Small Biz Advice: How to Be the Only Cupcake that Matters


holly-photoHolly Howard runs Ask Holly How, a small business consulting company based out of Williamsburg, Brooklyn that works with a wide variety of businesses from restaurants to retail to art studios and pretty much everything in between. Her clients report increased income and profit, decreased expenses and a significantly better quality of life. Holly heads up the Small Business Book Club at McNally Jackson Books.

Want valuable insight into how to grow your business?  Holly hosts FREE 30 minute strategy sessions at The Yard in Williamsburg.  Email her to set up a time or to ask a question for the next Ask Holly How.

Dear Holly,

I’m a small food producer, and I sell at the weekend Smorgasburg here in Brooklyn. This is my first year, and I’m already overwhelmed by the number of other food producers in the city. Sometimes, I’m overcome by fear thinking about how much competition there is. How am I going to stand out and be successful where there are so many other small food producers out there? At times, it feels hopeless.

Any advice?

Lost in a sea of artisan kimchi

Dear Lost,

I’m sure you’re not the only one who feels overwhelmed by the number of food producers that have come onto the scene over the past few years. It seems to be one of the most popular entrepreneurial paths to choose. I think we all fear our competition in the early stages of building our businesses. But don’t panic, there are a few things to consider before throwing in the towel.

First, know that quality and consistency in your product are a must before you even consider how to stand out in your market place. Even if you start out with a great product, customers won’t return if they have an inconsistent experience with what you’re offering. So be vigilant with your production and know that consistency is vital.

Second, it can actually benefit you to be part of a larger thriving market. We often think that if we aren’t the first one to have the idea then we’ve missed the opportunity, but this isn’t true. To a certain point, it is to your benefit that the food producer market is so large. You can now ride the collective wave of recognition around small food producers. This movement gets a lot of exposure merely because of all of the momentum that has been created by so many people pursuing this path.

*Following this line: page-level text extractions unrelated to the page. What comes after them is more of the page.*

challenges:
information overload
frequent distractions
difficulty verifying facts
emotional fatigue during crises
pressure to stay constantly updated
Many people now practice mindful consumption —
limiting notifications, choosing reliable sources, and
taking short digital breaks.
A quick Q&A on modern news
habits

Third, don’t think of everyone else as your competition. Think of them as your peers. To me, competition has a very negative connotation that causes us to feel fearful from the get-go. If you think of all of these other producers as your peers, you’ll be more open to learning from them, and that’s valuable! Take advantage of their presence and study what they do that works and what doesn’t work. We don’t need to re-invent the wheel when we start a business, and we can learn an enormous amount from what our peers do well and where they fall flat. Take advantage of the fact that you have so many peers to learn from.

Finally, you must know what is unique about you and what makes you stand out in a crowded marketplace. This is really the key to your success. You may produce cupcakes and fifty other people may produce cupcakes, but there must be something unique about your story, your business model, your products, your packaging that will make you stand out in the market. The better you know your peer group, the easier time you’ll have understanding what makes you unique—and this is the reason people will buy from you.

The quickest way to ease your fear is to take action. Start to study your peers and spend some time understanding that unique thing you bring to this very crowded market place. Once you do this, I’m sure you’ll have much more confidence in what you’re doing and why people will want it. Good luck!